Naquele momento, ambas as embaixadas foram fechadas e o governo americano retirou seu corpo diplomático de Caracas, passando a operar serviços consulares a partir da Colômbia.
Desde então, a relação bilateral foi marcada por sanções econômicas, isolamento diplomático e crescente tensão política.
O novo acordo, no entanto, indica uma tentativa de reconstruir a relação entre os dois países depois de anos de confronto.
A retomada do diálogo foi construída ao longo das últimas semanas por meio de uma série de contatos diplomáticos e visitas de alto nível.
Uma delegação americana liderada pelo secretário do Interior, Doug Burgum, esteve em Caracas para discutir temas ligados à economia venezuelana, especialmente os setores de mineração e recursos naturais.
Antes disso, o secretário de Energia dos Estados Unidos, Chris Wright, também havia visitado o país para discutir o futuro da indústria petrolífera venezuelana e possibilidades de investimento estrangeiro.
Essas missões fazem parte de um plano da administração do presidente Donald Trump para estabilizar a economia venezuelana e apoiar uma transição política gradual no país.
A aproximação também tem um forte componente econômico.
A Venezuela possui algumas das maiores reservas de petróleo do mundo, além de vastos depósitos minerais, incluindo ouro e coltan, considerados estratégicos para a indústria tecnológica e de defesa.
Autoridades americanas defendem que maior cooperação econômica e abertura a investimentos internacionais podem ajudar a estabilizar o país, que atravessa uma profunda crise econômica e social.
Por outro lado, especialistas alertam que a exploração desses recursos ocorre em áreas onde grupos armados e redes criminosas ainda exercem forte controle, o que representa riscos para investidores e para a governança do setor.
Além da retomada das relações diplomáticas, outros sinais de normalização começaram a surgir.
O Departamento de Transportes dos Estados Unidos autorizou recentemente a retomada de voos comerciais entre os dois países – algo que não ocorria desde 2019
A expectativa é que rotas diretas entre Miami e cidades venezuelanas, como Caracas e Maracaibo, voltem a operar nos próximos meses.
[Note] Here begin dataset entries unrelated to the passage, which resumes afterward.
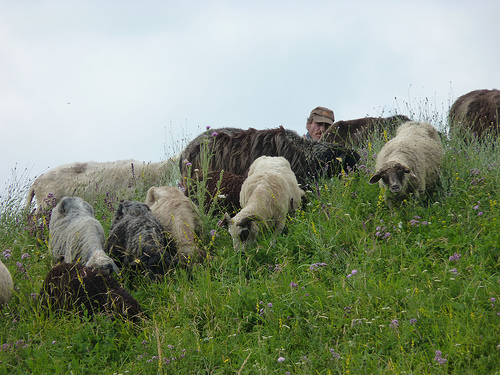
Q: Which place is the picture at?
A: It is at the pasture.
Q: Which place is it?
A: It is a pasture.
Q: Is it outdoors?
A: Yes, it is outdoors.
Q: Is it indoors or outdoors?
A: It is outdoors.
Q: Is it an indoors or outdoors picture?
A: It is outdoors.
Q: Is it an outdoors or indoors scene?
A: It is outdoors.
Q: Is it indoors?
A: No, it is outdoors.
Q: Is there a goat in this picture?
A: Yes, there is a goat.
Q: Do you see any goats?
A: Yes, there is a goat.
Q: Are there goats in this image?
A: Yes, there is a goat.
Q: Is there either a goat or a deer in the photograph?
A: Yes, there is a goat.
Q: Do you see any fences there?
A: No, there are no fences.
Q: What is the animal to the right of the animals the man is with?
A: The animal is a goat.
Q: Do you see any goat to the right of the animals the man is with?
A: Yes, there is a goat to the right of the animals.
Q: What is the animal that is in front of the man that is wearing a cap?
A: The animal is a goat.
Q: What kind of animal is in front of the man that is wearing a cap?
A: The animal is a goat.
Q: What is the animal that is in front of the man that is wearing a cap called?
A: The animal is a goat.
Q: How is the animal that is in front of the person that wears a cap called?
A: The animal is a goat.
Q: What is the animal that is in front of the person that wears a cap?
A: The animal is a goat.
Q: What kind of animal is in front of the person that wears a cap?
A: The animal is a goat.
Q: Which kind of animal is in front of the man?
A: The animal is a goat.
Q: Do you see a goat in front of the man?
A: Yes, there is a goat in front of the man.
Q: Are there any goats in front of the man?
A: Yes, there is a goat in front of the man.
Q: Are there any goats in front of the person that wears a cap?
A: Yes, there is a goat in front of the man.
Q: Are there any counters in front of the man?
A: No, there is a goat in front of the man.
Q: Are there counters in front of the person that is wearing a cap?
A: No, there is a goat in front of the man.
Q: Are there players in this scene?
A: No, there are no players.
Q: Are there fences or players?
A: No, there are no players or fences.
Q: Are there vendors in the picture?
A: No, there are no vendors.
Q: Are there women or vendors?
A: No, there are no vendors or women.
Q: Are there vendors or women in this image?
A: No, there are no vendors or women.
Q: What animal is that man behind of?
A: The man is behind the goat.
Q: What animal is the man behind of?
A: The man is behind the goat.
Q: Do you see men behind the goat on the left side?
A: Yes, there is a man behind the goat.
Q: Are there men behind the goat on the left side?
A: Yes, there is a man behind the goat.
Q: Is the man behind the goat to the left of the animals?
A: Yes, the man is behind the goat.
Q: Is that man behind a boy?
A: No, the man is behind the goat.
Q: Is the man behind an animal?
A: Yes, the man is behind an animal.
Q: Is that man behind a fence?
A: No, the man is behind an animal.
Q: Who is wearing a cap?
A: The man is wearing a cap.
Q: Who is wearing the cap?
A: The man is wearing a cap.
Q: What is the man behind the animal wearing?
A: The man is wearing a cap.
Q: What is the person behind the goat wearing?
A: The man is wearing a cap.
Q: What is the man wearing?
A: The man is wearing a cap.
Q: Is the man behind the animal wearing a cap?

Esses voos devem facilitar viagens de negócios, deslocamentos humanitários e visitas familiares, além de apoiar a retomada gradual da atividade econômica.
Apesar da retomada do diálogo diplomático, o cenário político venezuelano permanece incerto.
Autoridades americanas afirmam que o objetivo da nova fase de cooperação é criar condições para uma transição política que leve a eleições democráticas no país.
Já o governo interino venezuelano declarou que a reabertura das relações pode representar uma oportunidade para reconstruir a economia e normalizar as relações internacionais do país.
Em comunicado, autoridades venezuelanas disseram esperar que o restabelecimento das relações com Washington “fortaleça o entendimento e abra oportunidades para uma relação positiva e mutuamente benéfica”.
A reaproximação entre Washington e Caracas representa uma virada histórica após anos de isolamento diplomático e sanções. Ao mesmo tempo, revela uma mudança pragmática na estratégia americana: em vez de pressionar apenas por meio de sanções, os Estados Unidos parecem apostar agora em influência política e econômica direta sobre o futuro da Venezuela.